Hubert Cario, senior quality engineer in the QE BaseOS security team at Red Hat, showed that many software implementations of the PKCS#1 v1.5 padding scheme for RSA key exchange, which were previously considered resistant to the well-known Daniel Bleichenbacher attack, are actually vulnerable.

In 1998, Bleichenbacher showed that an SSL/TLS server client can use information obtained from the server's error responses to learn enough about padding and decrypt a secure message.

The vulnerability has appeared repeatedly, most recently in 2017, when security researchers found that at least 8 IT vendors and open source projects were vulnerable to a variation of the original Bleichenbacher attack. The researchers named their attack ROBOT.
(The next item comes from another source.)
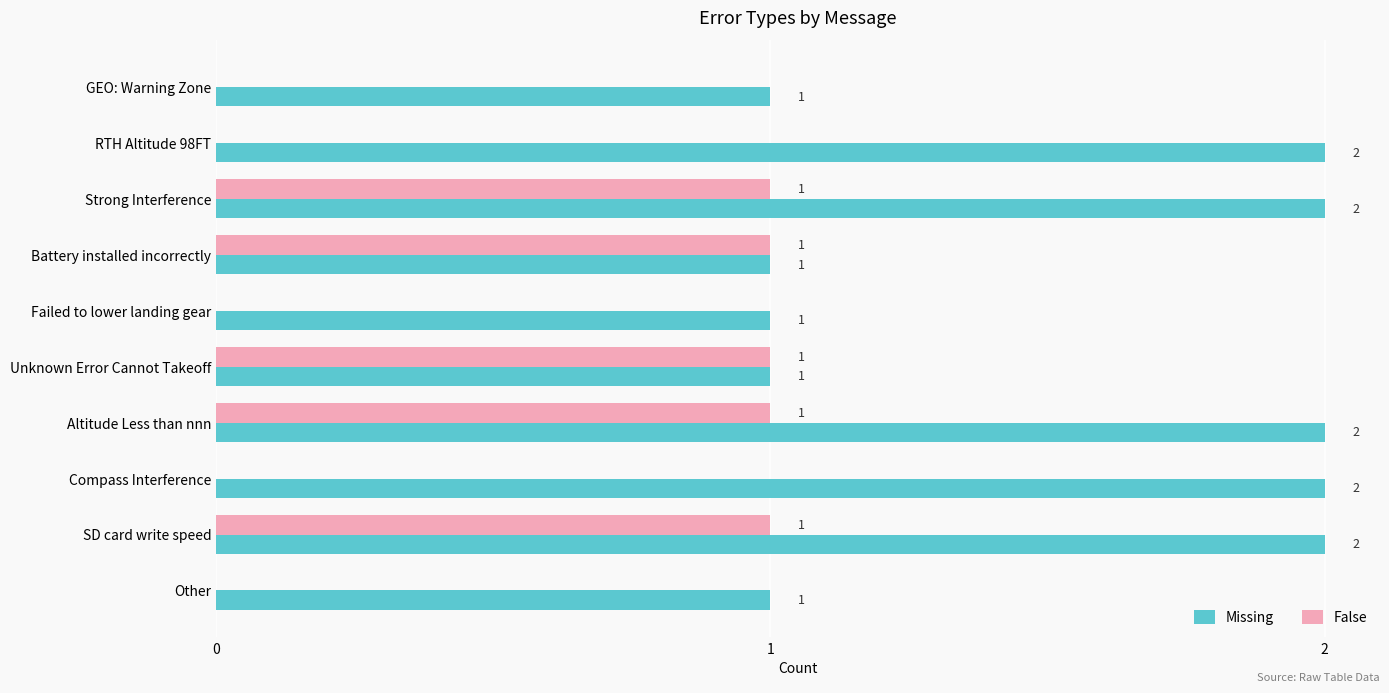

Which series changed the most between Battery installed incorrectly and SD card write speed?

Missing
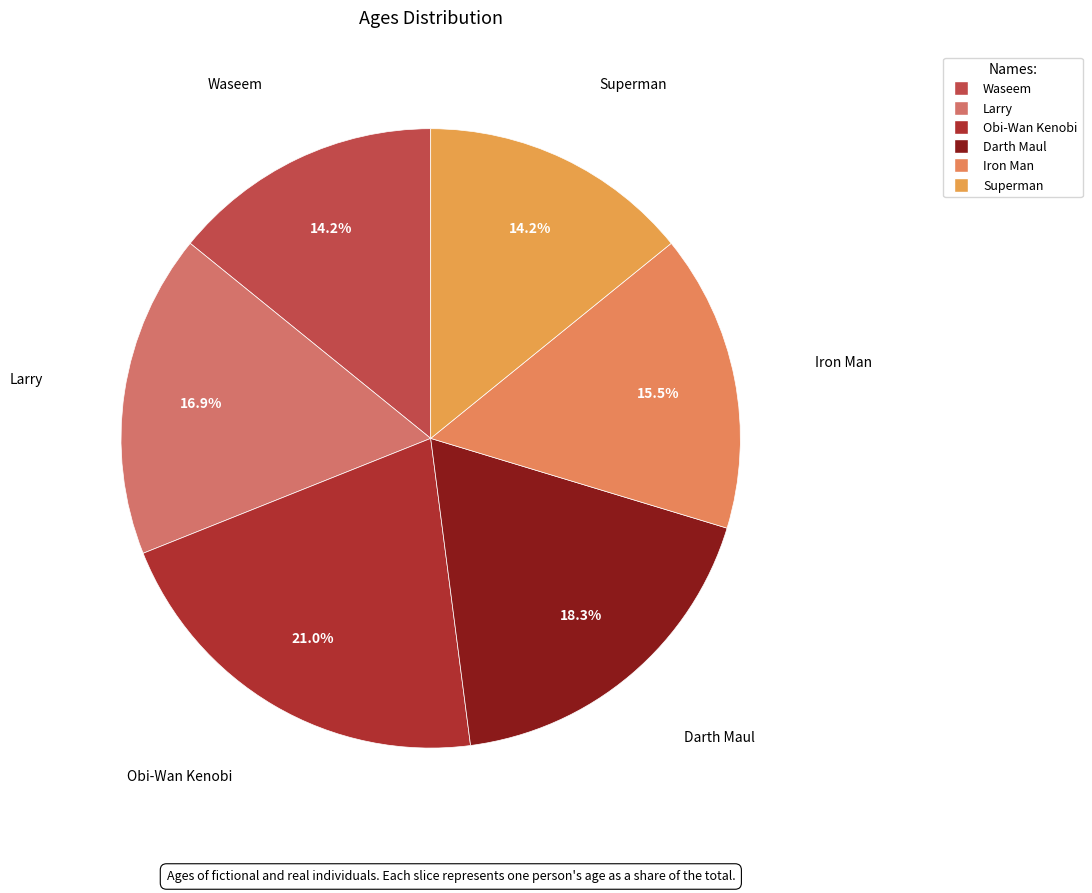

To the nearest percent, what is the difference between the Superman and Darth Maul slice percentages?

4%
Cario's article states that Bleichenbacher-style attacks on the RSA protocol are still possible and that vulnerable implementations are common. Cario named his attack MARVIN. Basically, by sending specially crafted RSA ciphertexts to a server that uses PKCS#1 v1.5 and measuring the time it takes to process the messages, you can eventually read the target plaintext.

Kario recommends that you stop using RSA PKCS#1 v1.5 encryption, as only servers that implement RSA encryption are affected. Most modern clients, he says, rely on Diffie Hellman's Elliptic Curve.

Cario identified at least 7 affected implementations, some of which confirmed fixes, but in his opinion, most cryptographic implementations of RSA PKCS#1 v1.5 are still vulnerable.

Affected implementations:
  • OpenSSL (TLS Layer) - Oracle Synchronization in RSA Decryption (CVE-2022-4304);
  • OpenSSL (API Layer) - Make the RSA decryption API secure for use with PKCS#1 v1.5 padding (no CVE);
  • GnuTLS (TLS layer) - the vulnerability is related to the fact that the response time to incorrect RSA ciphertexts in ClientKeyExchange differs from the response time of ciphertexts with correct padding PKCS#1 v1 .5 (CVE-2023-0361);
  • NSS (TLS layer) - improved constant time in RSA operations. The bug was not fully fixed in version 3.61 – the implementation is still vulnerable (CVE-2023-4421);
  • pyca / cryptography-OpenSSL level fix required (CVE-2020-25659);
  • M2Crypto-OpenSSL level fix required (CVE-2020-25657);
  • OpenSSL-ibmca-Fixes for RSA PKCS#1 v1. 5 and OAEP filling in version 2.4.0 (without CVE).

Those who are interested in testing their systems can use the Kario script for testing TLS servers and the corresponding instructions . Cario also noted that the flaw isn't just limited to RSA. Any implementation that uses generic integer execution will face the same problems.